━━━━━ LESETEXT

Saba-Nur Cheema sitzt gemeinsam mit den neunzehn 15- und 16-jährigen Jugendlichen im Stuhlkreis und lächelt. Die pädagogische Leiterin der Frankfurter „Bildungsstätte Anne Frank“ hält regelmäßig Workshops zu den Themen Rassismus, Antisemitismus und Diskriminierung. Für Schüler, aber auch für Lehrer. Heute ist sie bei den Zehntklässlern der integrierten Ernst-Reuter-Gesamtschule in Frankfurt.
Die Arbeit der Dreißigjährigen rückt gerade in den Fokus der Öffentlichkeit. In den vergangenen Tagen ging die Geschichte eines Mädchens durch die Republik, die eine Debatte über Antisemitismus an Schulen entfachte. Tagesschau, Zeitungen, Onlinemedien waren voll davon. Das jüdische Mädchen war von Mitschülern angepöbelt und sogar mit dem Tod bedroht worden, weil es nicht an Allah glaubt. Weil vieles darauf hindeutet, dass solch religiöses Mobbing an Schulen immer häufiger vorkommt, fragen jetzt viele, was man dagegen tun kann. Workshops wie der von Saba-Nur an der Ernst-Reuter-Gesamtschule könnten eine Lösung sein. Nicht nur für Schüler übrigens. Sondern auch für Lehrer.
„Dieselben Übungen, die ich mit den Schülern mache, mache ich auch mit Lehrern“, erzählt Saba-Nur. Sie treffe bei ihren vielen Begegnungen mit Schülern selten auf Antisemitismus, sondern meistens auf Unwissenheit. Dafür könnten die Schüler aber gar nichts. Nur Schulen, die wie die Ernst-Reuter-Schule Wert darauf legen, organisieren für ihre Schüler gezielt Antirassismus-Workshops wie die der Bildungsstätte Anne Frank.
„Als Lehrer lernst du in deiner Ausbildung kaum bis nichts über Israel, den Nahostkonflikt, Rassismus und Antisemitismus. Antisemitische Ressentiments gibt es auch bei Lehrern, nicht nur bei Schülern,“ sagt Saba-Nur.

━━━━━━━━━━

◆ ANFORDERUNG ◆
Führe den Text über die Antisemitismus-Workshops an Schulen nach seinem letzten Satz weiter. Die nachstehende Liste ist eigenständiges Material und gehört nicht zum Text über die Antisemitismus-Workshops an Schulen.

━━━━━ GEZEIGTE ANGABEN

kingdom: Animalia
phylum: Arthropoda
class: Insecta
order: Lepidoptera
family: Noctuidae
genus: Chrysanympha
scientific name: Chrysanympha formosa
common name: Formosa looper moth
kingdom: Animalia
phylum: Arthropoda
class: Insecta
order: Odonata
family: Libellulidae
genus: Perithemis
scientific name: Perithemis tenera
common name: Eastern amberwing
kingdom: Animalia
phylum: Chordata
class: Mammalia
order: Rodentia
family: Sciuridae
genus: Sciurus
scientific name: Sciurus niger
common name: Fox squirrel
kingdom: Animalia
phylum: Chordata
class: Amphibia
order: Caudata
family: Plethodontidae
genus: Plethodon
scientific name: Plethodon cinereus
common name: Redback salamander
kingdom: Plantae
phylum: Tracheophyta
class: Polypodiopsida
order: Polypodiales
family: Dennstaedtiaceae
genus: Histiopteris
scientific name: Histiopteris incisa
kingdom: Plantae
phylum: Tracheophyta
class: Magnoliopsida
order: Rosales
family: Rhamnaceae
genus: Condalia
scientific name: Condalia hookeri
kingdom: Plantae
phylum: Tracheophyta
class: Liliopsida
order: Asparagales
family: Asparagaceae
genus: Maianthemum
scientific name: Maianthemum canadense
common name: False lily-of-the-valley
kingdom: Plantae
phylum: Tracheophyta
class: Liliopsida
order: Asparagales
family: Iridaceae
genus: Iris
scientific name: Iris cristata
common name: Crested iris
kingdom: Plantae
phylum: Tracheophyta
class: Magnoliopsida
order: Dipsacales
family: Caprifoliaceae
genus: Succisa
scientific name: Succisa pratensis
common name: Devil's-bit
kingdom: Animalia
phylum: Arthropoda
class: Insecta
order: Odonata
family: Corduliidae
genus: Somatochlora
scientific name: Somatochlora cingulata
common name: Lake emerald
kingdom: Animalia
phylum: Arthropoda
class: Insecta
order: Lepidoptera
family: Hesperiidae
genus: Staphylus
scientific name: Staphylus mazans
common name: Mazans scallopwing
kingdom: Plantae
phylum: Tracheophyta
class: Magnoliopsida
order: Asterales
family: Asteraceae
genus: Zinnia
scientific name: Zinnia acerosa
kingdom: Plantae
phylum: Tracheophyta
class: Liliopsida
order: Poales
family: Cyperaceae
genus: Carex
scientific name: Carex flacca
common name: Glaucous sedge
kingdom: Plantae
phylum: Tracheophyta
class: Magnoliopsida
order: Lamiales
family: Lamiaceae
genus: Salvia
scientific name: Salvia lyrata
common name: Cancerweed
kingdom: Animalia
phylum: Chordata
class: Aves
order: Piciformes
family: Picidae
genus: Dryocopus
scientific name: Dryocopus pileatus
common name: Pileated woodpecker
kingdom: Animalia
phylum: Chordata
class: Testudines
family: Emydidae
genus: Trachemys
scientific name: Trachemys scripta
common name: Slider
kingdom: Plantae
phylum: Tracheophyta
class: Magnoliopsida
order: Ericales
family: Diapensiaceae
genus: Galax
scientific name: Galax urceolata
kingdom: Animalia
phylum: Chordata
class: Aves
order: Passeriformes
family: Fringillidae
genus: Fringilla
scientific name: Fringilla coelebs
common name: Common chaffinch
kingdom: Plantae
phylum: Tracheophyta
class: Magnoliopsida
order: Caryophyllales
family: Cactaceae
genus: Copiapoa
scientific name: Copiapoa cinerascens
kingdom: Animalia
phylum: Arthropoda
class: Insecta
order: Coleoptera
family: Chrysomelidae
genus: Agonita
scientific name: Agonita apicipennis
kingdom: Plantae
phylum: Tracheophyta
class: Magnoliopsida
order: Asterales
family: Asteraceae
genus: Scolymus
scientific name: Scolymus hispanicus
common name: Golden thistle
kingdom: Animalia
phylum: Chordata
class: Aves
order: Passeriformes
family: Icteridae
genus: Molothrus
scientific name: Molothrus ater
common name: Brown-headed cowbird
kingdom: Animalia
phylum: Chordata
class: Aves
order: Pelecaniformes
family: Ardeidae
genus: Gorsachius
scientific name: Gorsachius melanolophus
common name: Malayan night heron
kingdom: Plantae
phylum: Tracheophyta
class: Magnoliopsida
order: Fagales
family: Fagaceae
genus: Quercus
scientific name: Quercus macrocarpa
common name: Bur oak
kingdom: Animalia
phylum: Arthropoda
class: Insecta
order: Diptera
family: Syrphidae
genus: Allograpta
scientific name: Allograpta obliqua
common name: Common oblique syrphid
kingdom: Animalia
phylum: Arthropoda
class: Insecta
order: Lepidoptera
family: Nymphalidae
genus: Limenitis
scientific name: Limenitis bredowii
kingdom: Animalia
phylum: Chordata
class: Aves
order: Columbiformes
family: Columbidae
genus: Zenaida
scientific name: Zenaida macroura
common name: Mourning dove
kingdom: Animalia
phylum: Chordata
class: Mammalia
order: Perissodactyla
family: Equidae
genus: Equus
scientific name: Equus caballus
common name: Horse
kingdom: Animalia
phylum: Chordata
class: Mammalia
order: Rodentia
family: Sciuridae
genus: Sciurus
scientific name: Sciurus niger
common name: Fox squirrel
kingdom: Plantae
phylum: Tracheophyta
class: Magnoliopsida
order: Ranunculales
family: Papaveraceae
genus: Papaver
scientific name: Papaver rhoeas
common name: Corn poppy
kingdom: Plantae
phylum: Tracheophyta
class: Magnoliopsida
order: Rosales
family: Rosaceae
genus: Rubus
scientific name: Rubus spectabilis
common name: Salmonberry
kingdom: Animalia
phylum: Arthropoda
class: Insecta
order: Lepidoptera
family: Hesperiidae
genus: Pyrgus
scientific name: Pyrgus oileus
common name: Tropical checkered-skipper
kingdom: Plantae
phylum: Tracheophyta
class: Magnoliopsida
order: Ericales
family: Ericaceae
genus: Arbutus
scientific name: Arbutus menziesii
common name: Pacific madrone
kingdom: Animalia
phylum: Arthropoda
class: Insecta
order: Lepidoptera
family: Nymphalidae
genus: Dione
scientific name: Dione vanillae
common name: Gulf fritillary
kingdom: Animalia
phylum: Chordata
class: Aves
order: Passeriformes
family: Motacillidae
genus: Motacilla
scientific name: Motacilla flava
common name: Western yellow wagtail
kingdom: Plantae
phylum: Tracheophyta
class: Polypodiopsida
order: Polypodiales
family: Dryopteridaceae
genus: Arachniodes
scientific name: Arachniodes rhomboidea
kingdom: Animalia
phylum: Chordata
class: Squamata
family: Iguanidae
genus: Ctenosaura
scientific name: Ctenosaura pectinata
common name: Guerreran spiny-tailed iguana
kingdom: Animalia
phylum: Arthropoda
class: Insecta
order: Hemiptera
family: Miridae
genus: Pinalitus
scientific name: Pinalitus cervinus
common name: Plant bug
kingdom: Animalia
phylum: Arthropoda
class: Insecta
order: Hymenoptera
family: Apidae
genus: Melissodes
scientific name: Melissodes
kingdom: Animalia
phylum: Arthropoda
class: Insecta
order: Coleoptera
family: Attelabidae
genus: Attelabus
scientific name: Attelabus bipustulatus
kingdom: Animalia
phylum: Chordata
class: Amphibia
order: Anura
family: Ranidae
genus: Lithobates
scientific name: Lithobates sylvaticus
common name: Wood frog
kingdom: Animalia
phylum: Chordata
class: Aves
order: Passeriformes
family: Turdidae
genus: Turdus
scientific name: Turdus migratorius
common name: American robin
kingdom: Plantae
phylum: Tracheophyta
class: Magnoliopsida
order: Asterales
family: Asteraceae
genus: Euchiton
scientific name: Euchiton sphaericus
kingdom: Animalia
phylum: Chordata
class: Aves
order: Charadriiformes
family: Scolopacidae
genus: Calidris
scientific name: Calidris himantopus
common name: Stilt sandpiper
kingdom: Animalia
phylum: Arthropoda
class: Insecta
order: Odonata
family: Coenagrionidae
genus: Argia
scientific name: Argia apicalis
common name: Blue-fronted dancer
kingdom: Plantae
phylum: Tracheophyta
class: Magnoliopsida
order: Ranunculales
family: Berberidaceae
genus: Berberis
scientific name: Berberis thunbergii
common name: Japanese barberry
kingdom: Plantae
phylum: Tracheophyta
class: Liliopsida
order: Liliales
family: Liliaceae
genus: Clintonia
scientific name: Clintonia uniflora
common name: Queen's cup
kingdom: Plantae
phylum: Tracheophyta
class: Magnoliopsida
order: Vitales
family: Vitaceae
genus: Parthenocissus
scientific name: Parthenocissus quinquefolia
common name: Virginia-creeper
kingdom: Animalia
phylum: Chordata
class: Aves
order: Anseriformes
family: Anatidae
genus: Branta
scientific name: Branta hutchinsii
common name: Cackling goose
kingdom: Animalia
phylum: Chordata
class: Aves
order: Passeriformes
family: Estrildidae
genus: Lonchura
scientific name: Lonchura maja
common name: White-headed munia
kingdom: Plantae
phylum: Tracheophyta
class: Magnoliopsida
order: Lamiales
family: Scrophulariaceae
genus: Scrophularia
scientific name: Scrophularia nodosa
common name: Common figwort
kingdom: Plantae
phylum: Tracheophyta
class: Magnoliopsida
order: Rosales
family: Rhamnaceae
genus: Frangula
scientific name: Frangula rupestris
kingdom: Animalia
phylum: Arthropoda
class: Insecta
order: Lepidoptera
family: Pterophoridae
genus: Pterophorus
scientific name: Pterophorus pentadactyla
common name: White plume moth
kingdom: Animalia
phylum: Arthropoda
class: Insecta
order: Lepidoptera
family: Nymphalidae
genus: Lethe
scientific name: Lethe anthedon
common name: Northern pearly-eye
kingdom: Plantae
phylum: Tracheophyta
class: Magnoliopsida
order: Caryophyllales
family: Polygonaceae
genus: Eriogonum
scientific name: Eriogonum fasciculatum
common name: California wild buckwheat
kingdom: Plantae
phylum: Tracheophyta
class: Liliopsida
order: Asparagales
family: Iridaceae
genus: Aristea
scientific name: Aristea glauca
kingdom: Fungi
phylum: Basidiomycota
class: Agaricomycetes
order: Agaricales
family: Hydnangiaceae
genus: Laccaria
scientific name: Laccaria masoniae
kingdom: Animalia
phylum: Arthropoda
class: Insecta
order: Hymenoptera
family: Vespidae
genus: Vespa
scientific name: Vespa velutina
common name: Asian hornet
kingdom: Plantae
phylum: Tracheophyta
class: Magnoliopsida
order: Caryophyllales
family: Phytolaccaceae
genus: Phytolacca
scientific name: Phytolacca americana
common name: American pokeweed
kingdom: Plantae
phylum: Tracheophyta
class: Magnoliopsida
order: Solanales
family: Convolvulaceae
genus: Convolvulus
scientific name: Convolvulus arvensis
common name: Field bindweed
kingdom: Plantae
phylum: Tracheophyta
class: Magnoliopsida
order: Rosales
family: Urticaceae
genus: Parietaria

━━━━━━━━━━

◆ ANTWORT FOLGT ◆
Wenn eine Lehrerin Antisemitismus legitimiert, wundert es nicht, dass er auf deutschen Schulhöfen ein Problem ist
Einmal habe sie sich mit einer Lehrerin unterhalten, die zu ihr sagte, dass sie zwar nicht glücklich darüber sei, dass auf dem Schulhof „Jude“ als Schimpfwort gelte. „Aber sie hat das damit abgetan, dass es ja zum Glück keine Juden in der Schule gebe, dann sei das ja nicht so schlimm.“
Wenn eine Lehrerin Antisemitismus so legitimiert, wundert es nicht, dass Antisemitismus auf deutschen Schulhöfen ein Problem ist. Das Argument der Lehrerin ist auf so vielen Ebenen falsch, dass man gar nicht weiß, wo man anfangen sollte, wollte man es auseinandernehmen. Eigentlich würde der Hinweis reichen, dass ein Satz, der mit „Zum Glück gibt es keine Juden in der Schule“ beginnt, nicht mehr richtig werden kann.
Aber zurück ins Klassenzimmer: Was passiert eigentlich genau in einem solchen Workshop?
Maria, das zornige Mädchen mit den dunklen Haaren, blickt immer noch wütend drein, als Saba-Nur sie auf ihren Kommentar anspricht: „Also, du willst sagen, dass bestimmte Religionen oft negativ dargestellt werden. Da hast du Recht“, sagt sie.
Die Schüler stehen vor einem der Zeitungscover und Werbeplakaten, die Saba-Nur der Klasse mitgebracht hat. Das Plakat zeigt einen Teller, auf dem ein blutendes Kind liegt. Das Kind wird wie ein Stück Fleisch mit Messer und Gabel durchschnitten. Auf dem Messer steht „Gaza“, auf die Gabel ist die US-Flagge aufgemalt. Der Mann, der das Kind auseinanderschneidet, trägt eine Schürze, auf der ein Davidstern zu sehen ist. „Was ist eurer Meinung nach bei diesem Bild genau das Problem?“, fragt Saba-Nur in die Runde.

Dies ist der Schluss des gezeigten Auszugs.